BEGIN Extracted information

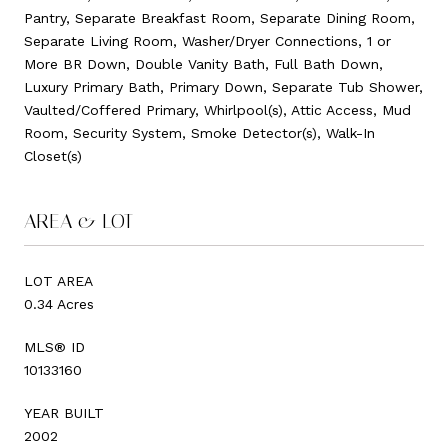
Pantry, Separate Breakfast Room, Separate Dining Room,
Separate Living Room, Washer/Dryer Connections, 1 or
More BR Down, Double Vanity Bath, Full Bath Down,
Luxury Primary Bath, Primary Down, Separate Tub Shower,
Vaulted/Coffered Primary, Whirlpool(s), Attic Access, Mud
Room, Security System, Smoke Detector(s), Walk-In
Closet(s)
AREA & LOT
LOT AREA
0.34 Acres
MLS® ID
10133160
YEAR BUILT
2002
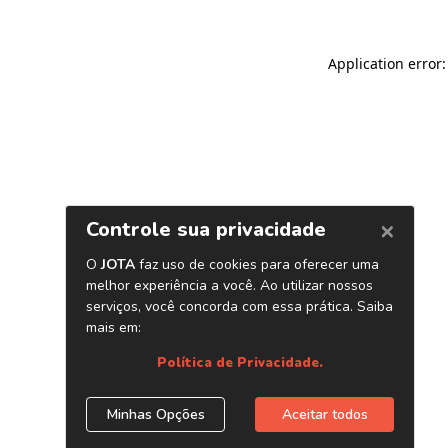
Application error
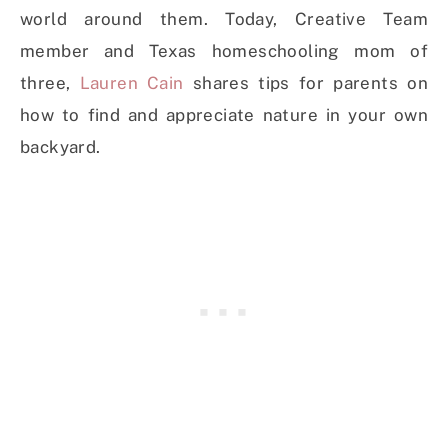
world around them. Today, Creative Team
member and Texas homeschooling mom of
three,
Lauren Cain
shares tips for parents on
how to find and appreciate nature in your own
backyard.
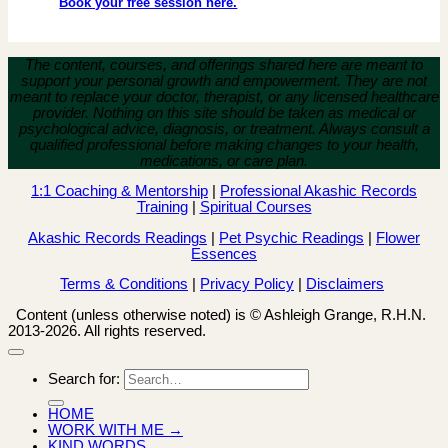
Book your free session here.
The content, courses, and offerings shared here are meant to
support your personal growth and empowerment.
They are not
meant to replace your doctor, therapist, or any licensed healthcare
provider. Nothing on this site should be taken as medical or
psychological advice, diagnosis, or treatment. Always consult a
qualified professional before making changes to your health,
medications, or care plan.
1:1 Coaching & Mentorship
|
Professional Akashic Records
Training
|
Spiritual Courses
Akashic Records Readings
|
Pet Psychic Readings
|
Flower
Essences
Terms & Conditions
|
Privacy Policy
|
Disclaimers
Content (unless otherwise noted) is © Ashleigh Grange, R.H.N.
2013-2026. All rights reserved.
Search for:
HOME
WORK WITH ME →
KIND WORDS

END Extracted information

-- Exercise directions --
Find each line in the material above that contains the word "Primary" and copy it out. Treat case as significant.

-- Answer section --
Luxury Primary Bath, Primary Down, Separate Tub Shower,
Vaulted/Coffered Primary, Whirlpool(s), Attic Access, Mud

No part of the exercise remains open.